= Requirements =
Return every line of the listing that contains the string "pose", copying each line in full.

= Listing =
%%

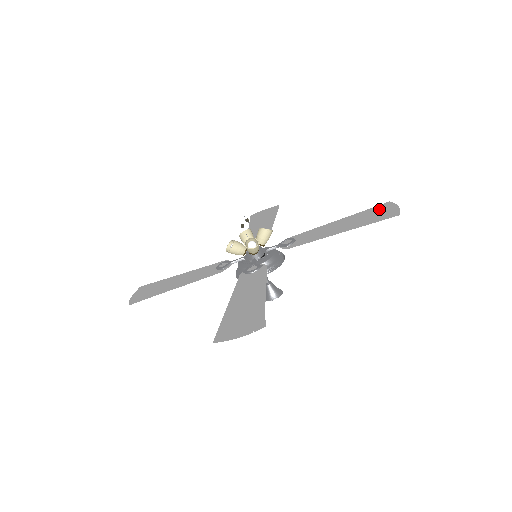
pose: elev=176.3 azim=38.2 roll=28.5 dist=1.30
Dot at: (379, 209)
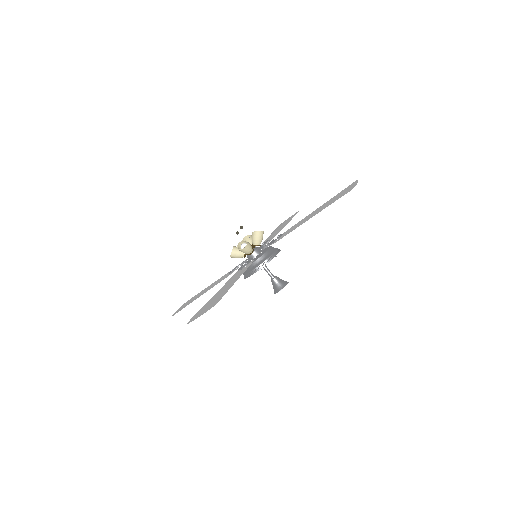
Dot at: (345, 190)
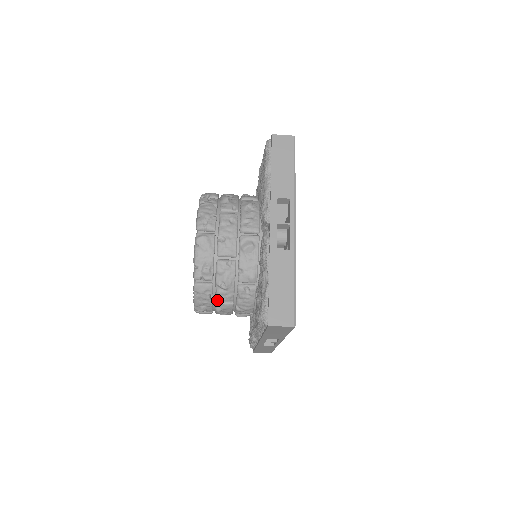
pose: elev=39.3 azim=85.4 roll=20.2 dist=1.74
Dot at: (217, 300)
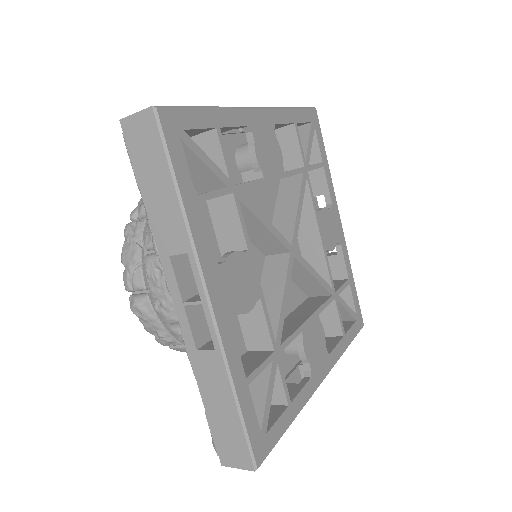
Dot at: occluded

%%

= Exercise answer =
pose: elev=176.3 azim=38.2 roll=28.5 dist=1.30
pose: elev=39.3 azim=85.4 roll=20.2 dist=1.74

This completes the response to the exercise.